Comment 3 for bug 909774

Revision history for this message
Elena Stepanova (elenst) wrote :

>> the example looks like specifically crafted thread pooling anti-pattern

The initial description consisted of two parts. The first part was to show that even with the minimal deviation from the perfect flow the impact of the new (presumably default) configuration can be noticed by a live user. The second case was driven from it to some extreme to show that it can lead not only to performance problems, but to the loss of functionality. I agree that the second part might be not the best example, it was just a fast one. I think such patterns might exist in real life because they are easy to create, but will probably be rare; so lets ignore it.
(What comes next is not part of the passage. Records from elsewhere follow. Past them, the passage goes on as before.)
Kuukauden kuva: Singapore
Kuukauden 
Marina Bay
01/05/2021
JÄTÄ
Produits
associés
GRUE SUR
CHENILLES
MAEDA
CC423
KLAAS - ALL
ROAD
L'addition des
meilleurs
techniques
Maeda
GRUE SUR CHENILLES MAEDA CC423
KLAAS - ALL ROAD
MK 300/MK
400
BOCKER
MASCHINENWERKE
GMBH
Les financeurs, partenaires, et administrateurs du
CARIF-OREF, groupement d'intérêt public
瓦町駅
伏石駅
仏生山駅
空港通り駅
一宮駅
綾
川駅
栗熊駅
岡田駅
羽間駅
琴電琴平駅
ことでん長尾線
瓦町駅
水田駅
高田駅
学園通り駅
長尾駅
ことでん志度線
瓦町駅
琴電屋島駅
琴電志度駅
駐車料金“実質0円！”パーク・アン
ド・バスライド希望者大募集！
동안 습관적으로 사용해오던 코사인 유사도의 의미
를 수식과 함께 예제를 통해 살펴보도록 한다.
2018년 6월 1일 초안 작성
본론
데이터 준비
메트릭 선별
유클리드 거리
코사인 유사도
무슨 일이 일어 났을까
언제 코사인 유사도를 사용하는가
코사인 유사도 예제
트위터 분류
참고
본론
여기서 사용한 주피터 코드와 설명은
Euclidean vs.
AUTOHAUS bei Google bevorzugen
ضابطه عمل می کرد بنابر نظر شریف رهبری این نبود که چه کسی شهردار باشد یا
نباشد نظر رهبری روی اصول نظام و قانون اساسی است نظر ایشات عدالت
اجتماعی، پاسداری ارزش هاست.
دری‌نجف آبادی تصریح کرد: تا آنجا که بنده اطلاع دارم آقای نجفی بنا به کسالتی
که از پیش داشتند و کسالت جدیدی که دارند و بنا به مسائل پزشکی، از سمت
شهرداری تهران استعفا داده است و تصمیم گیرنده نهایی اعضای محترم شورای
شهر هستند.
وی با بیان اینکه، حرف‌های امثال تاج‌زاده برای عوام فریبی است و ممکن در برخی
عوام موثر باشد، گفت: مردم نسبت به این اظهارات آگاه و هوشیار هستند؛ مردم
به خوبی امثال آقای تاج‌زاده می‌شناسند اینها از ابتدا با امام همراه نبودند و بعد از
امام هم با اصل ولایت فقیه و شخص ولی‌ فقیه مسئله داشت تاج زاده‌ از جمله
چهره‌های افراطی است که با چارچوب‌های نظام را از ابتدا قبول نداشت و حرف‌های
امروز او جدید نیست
I find the initial scenario in itself worrisome.

The article above bases the "job in life is to ensure that there is one unblocked thread executing..." statement on a somewhat arguable assumption: "since all threads are SQL spawned, they are "well-behaved" and include code that prevents them from monopolizing the system". I don't know if it's true for the SQL server in question, but in our case long non-yielding queries do happen. It's quite normal to expect that these queries might suffer some performance loss; but the first example shows that in fact _other_ queries are affected. Even with only two long queries running at the same time, the delay for unrelated simple short queries is percievable; and with 5-10 long queries, the delay for others might be seriously annoying.
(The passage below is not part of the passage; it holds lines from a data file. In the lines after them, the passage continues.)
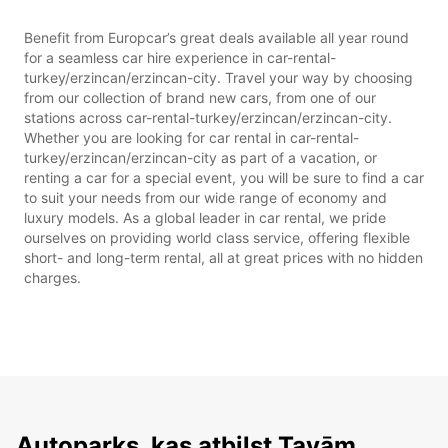
Benefit from Europcar’s great deals available all year round
for a seamless car hire experience in car-rental-
turkey/erzincan/erzincan-city. Travel your way by choosing
from our collection of brand new cars, from one of our
stations across car-rental-turkey/erzincan/erzincan-city.
Whether you are looking for car rental in car-rental-
turkey/erzincan/erzincan-city as part of a vacation, or
renting a car for a special event, you will be sure to find a car
to suit your needs from our wide range of economy and
luxury models. As a global leader in car rental, we pride
ourselves on providing world class service, offering flexible
short- and long-term rental, all at great prices with no hidden
charges.
Autoparks, kas atbilst Tavām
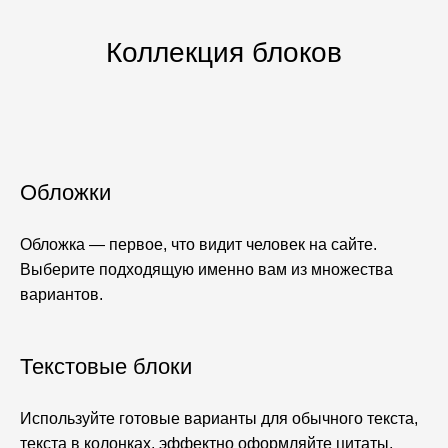
Коллекция блоков
Обложки
Обложка — первое, что видит человек на сайте.
Выберите подходящую именно вам из множества
вариантов.
Текстовые блоки
Используйте готовые варианты для обычного текста,
текста в колонках, эффектно оформляйте цитаты,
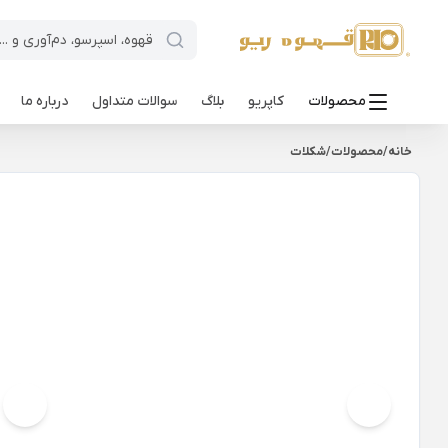
محصولات
کاپریو
بلاگ
سوالات متداول
درباره ما
خانه
/
محصولات
/
شکلات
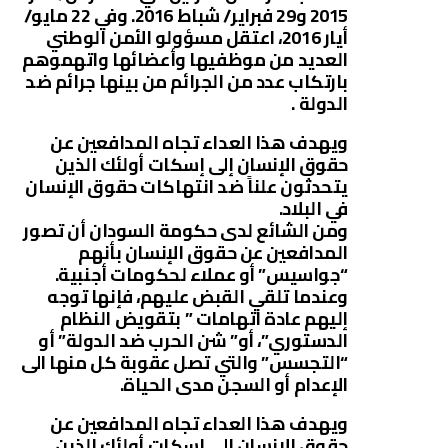
2015 و29 فبراير/ شباط 2016. وفي 22 مايو/
أيار 2016، اعتقل مسؤولو الأمن الوطني
العديد من موظفيها وأعضائها واتهموهم
بارتكاب عدد من الجرائم من بينها جرائم ضد
الدولة .
ويهدف هذا العداء تجاه المدافعين عن
حقوق الإنسان إلى إسكات أولئك الذين
يتحدثون علناً ضد انتهاكات حقوق الإنسان
في البلاد.
ومن الشائع لدى حكومة السودان أن تصور
المدافعين عن حقوق الإنسان بأنهم
“جواسيس” أو عملاء لحكومات أجنبية.
وعندما تلقي القبض عليهم، فإنها توجه
إليهم عادة اتهامات ” بتقويض النظام
الدستوري”، أو” شن الحرب ضد الدولة” أو
“التجسس” والتي تصل عقوبة كل منها الى
الإعدام أو السجن مدى الحياة.
ويهدف هذا العداء تجاه المدافعين عن
حقوق الإنسان إلى إسكات أولئك الذين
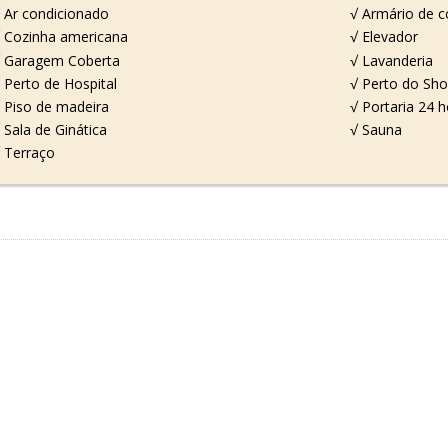
 Ar condicionado
√ Armário de c
 Cozinha americana
√ Elevador
 Garagem Coberta
√ Lavanderia
 Perto de Hospital
√ Perto do Sho
 Piso de madeira
√ Portaria 24 
 Sala de Ginática
√ Sauna
 Terraço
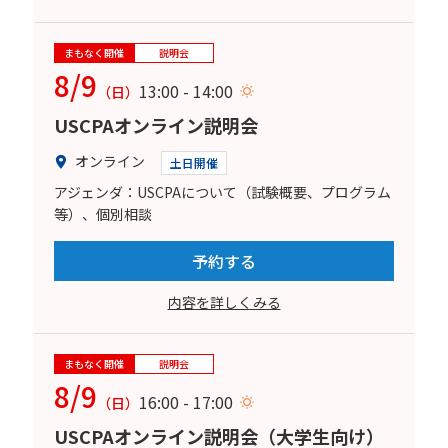
まもなく開催
説明会
8/9
13:00 - 14:00
（日）
USCPAオンライン説明会
オンライン
土日開催
アジェンダ：USCPAについて（試験概要、プログラム
等）、個別相談
予約する
内容を詳しくみる
まもなく開催
説明会
8/9
16:00 - 17:00
（日）
USCPAオンライン説明会（大学生向け）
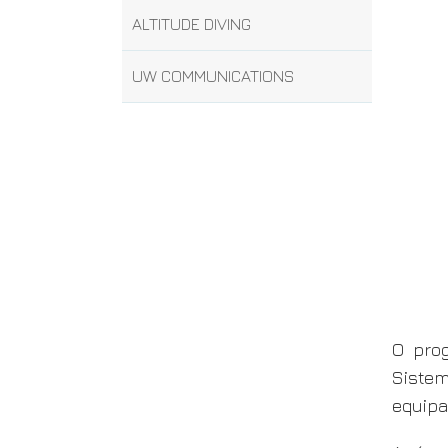
ALTITUDE DIVING
UW COMMUNICATIONS
O pro
Sistem
equipa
If we let it be the default behavior, what we are likely to observe is that after an upgrade users will start complaining that "every now and then a simple query might hang for 5-10 seconds". Thinking about widespread real-life setups (web applications, virtual hosting, etc.), in many cases the schema owner might have no way whatsoever to avoid or even investigate that, since "bad" long queries might be happening in a different schema on the same server. Since long queries don't necessarily cause general system overload, monitors will show nothing suspicious, so the hoster admins will have a problem investigating it too, and the conclusion is likely to be "the server is just slow at times". It is a bad reputation that spreads fast and is hard to counterweigh with nice benchmark results.
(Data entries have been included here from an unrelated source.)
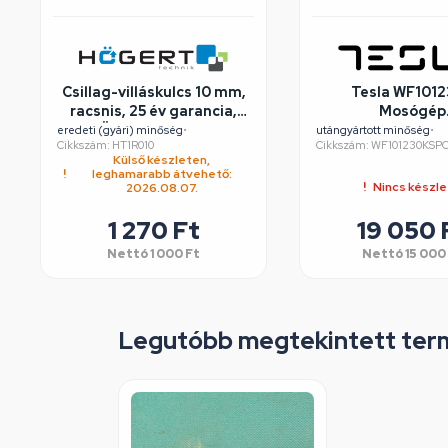
Csillag-villáskulcs 10 mm,
Tesla WF101
racsnis, 25 év garancia,
Mosógép
HÖGERT HT1R010
felújított/széps
eredeti (gyári) minőség
•
utángyártott minőség
•
Cikkszám: HT1R010
Cikkszám: WF101230KSP
Külső készleten,
leghamarabb átvehető:
Nincs készl
2026.08.07.
1 270
Ft
19 050
Nettó
1 000
Ft
Nettó
15 000
Legutóbb megtekintett ter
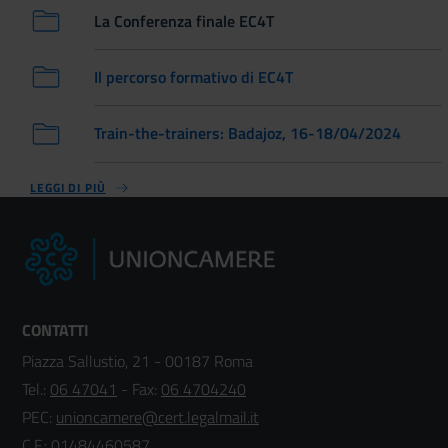
La Conferenza finale EC4T
Il percorso formativo di EC4T
Train-the-trainers: Badajoz, 16-18/04/2024
LEGGI DI PIÙ
CONTATTI
Piazza Sallustio, 21 - 00187 Roma
Tel.:
06 47041
- Fax:
06 4704240
PEC:
unioncamere@cert.legalmail.it
C.F.: 01484460587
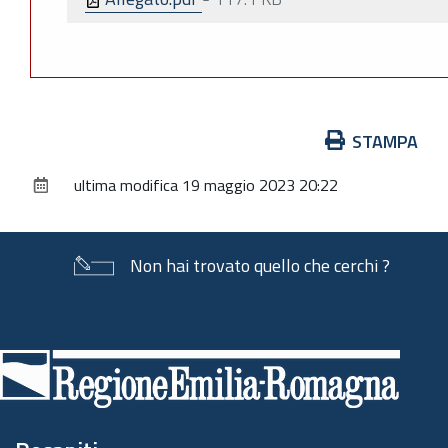
Azioni
STAMPA
sul
ultima modifica
19 maggio 2023 20:22
documento
Non hai trovato quello che cerchi ?
Piè
di
pagina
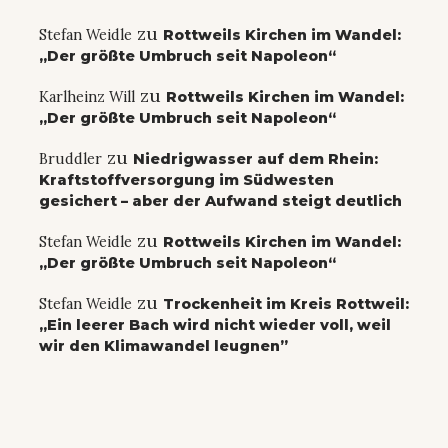
zu
Stefan Weidle
Rottweils Kirchen im Wandel:
„Der größte Umbruch seit Napoleon“
zu
Karlheinz Will
Rottweils Kirchen im Wandel:
„Der größte Umbruch seit Napoleon“
zu
Bruddler
Niedrigwasser auf dem Rhein:
Kraftstoffversorgung im Südwesten
gesichert – aber der Aufwand steigt deutlich
zu
Stefan Weidle
Rottweils Kirchen im Wandel:
„Der größte Umbruch seit Napoleon“
zu
Stefan Weidle
Trockenheit im Kreis Rottweil:
„Ein leerer Bach wird nicht wieder voll, weil
wir den Klimawandel leugnen”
I will try the fix to see how it works now, but in general my opinion is that it makes sense to disable the new behavior by default. People who really care about performance on the level of switching contexts don't run their servers with default parameters anyway -- they do fine-tuning. If they set thread pooling in their configuration manually, they will at least know what they changed if something goes wrong; while the users who only care whether their queries run 1 second or 5 won't get a new problem.